By Sam Federman (@Sam_Federman)
SAN ANTONIO — When Jon Scheyer sat down at the podium for the first press conference of his first Final Four week as the head coach, the first question that he faced had nothing to do with basketball.
“What is your favorite Cooper Flagg commercial?” A reporter asked the third-year Duke boss.
It’s easy to forget that Flagg is just 18 years old, as he’s one of the most poised and talented players we’ve seen in the college game in years, but also his ubiquity in the media has surpassed any collegiate player since Zion Williamson.
For what it’s worth, Scheyer said that his favorite commercial is the “Bingo” one. That’s the correct answer.
Flagg and the Duke freshmen have never played on the Final Four stage, but they grew up in a media environment that watched their every move on and off the floor, and they aren’t shaken by anything.
No team that starts three freshmen should be as well-oiled of a machine as the Blue Devils are. Last year’s UConn team started three underclassmen, but one was a third-year sophomore (Alex Karaban) and also had two fifth-year seniors (Tristen Newton and Cam Spencer), and a coach in Dan Hurley who had already won a national championship as a head coach.
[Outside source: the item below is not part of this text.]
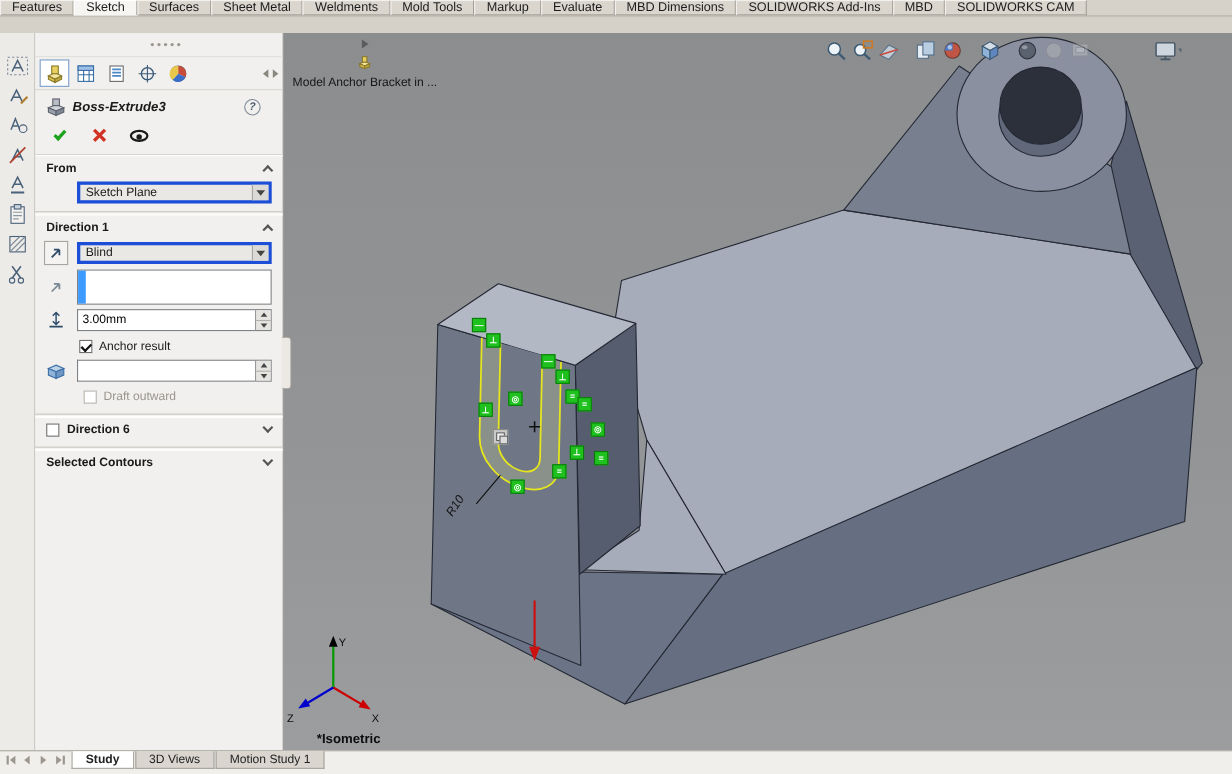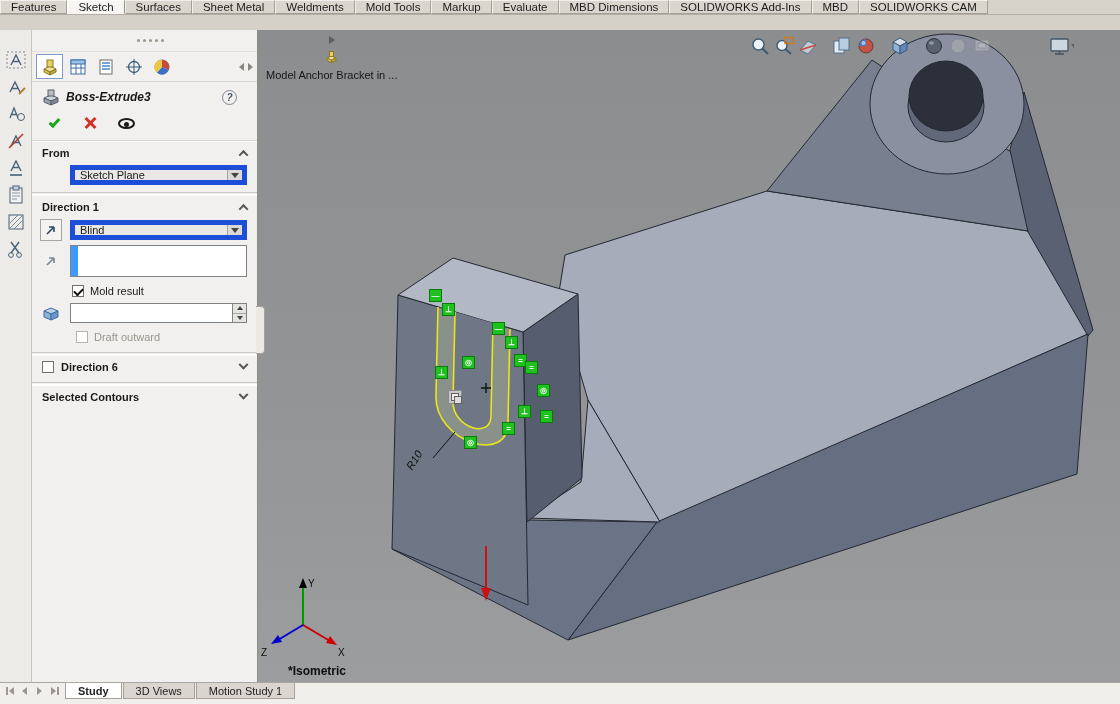"Sketch Plane" .combo { border: 5px solid #1d4ed8 -> 3px solid #1d4ed8 }
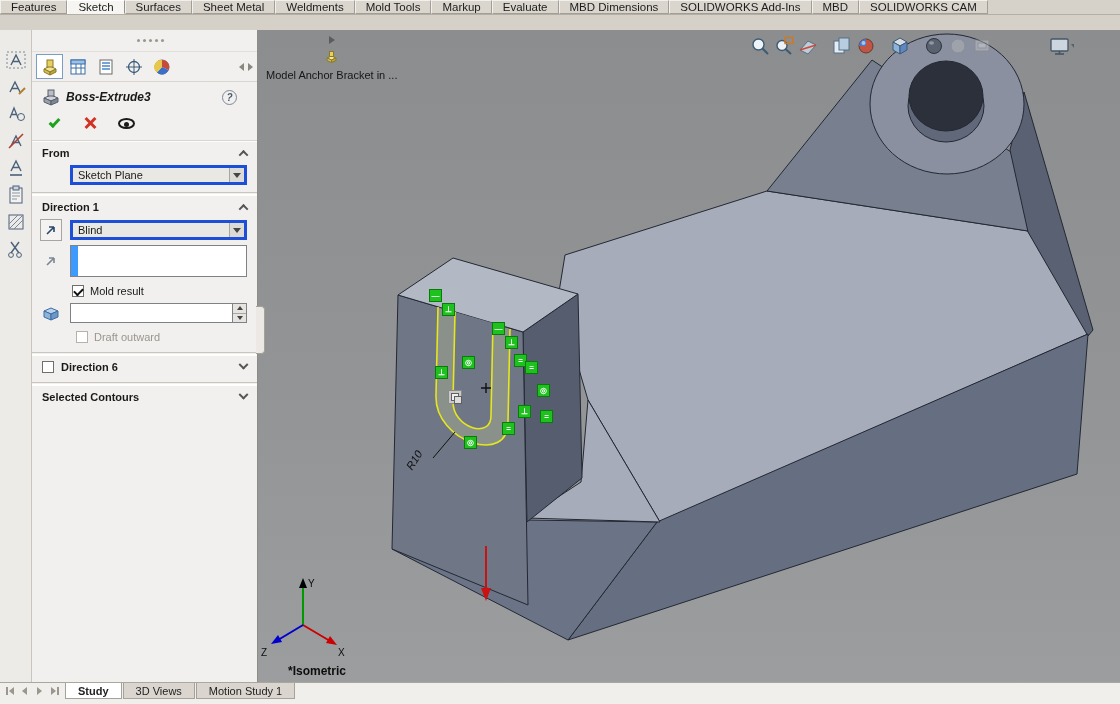"3.00mm" div.grow { html: none -> <div> <div> <svg> <path></path> <path></path> </svg> </div> <div> <input> <span> <div> <span></span> </div> <div> <span></span> </div> </span> </div> </div> }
Duke is more dominant (according to KenPom) with a third-year head coach and a roster driven by its youth.
“I think that’s the thing you try to do always, try to set a new standard for what you can do,” Scheyer said. “Now, we've had some pretty special classes, some freshman classes. I think this group, the way they’ve been so mature with really just being up for any challenge, the way they compete, the way they understand the game. They’ve been mature.”
Of course, that all begins with the prodigious Mainer himself, whom you cannot go five minutes without seeing in the college basketball space. He’s the best player in the country, and tackles everything that comes with it with the class that one aspires for. At its heart, he’s just another kid from Maine.
“I mean, I think I’m a regular kid,” Flagg said. “I’m okay at basketball, I guess. Just doing normal things that any teenager, any kids like to do. Not acting a certain type of way, being humble, being who I am, how I was raised by my parents. So yeah, I think just being normal and knowing I’m no different than anybody else.”
On Friday, Flagg was honored with the USBWA Oscar Robertson National Player of the Year award, and it felt like just another day, as the Blue Devils are just two wins away from a national championship.
Duke hasn’t faced a team like Houston, and Houston hasn’t faced a team like Duke, but the Blue Devils’ incredible size, athleticism, and poise seems to be the perfect matchup to go against Houston’s blitzing ball screens.
Flagg will only play a maximum of two more games in a Duke uniform, but he’s left a massive mark on the legacy already, having added his name to the team’s list of National Players of the Year, ACC Players of the Year, and Regional Most Outstanding Players.
But there’s still one more weekend to cap off the storybook season.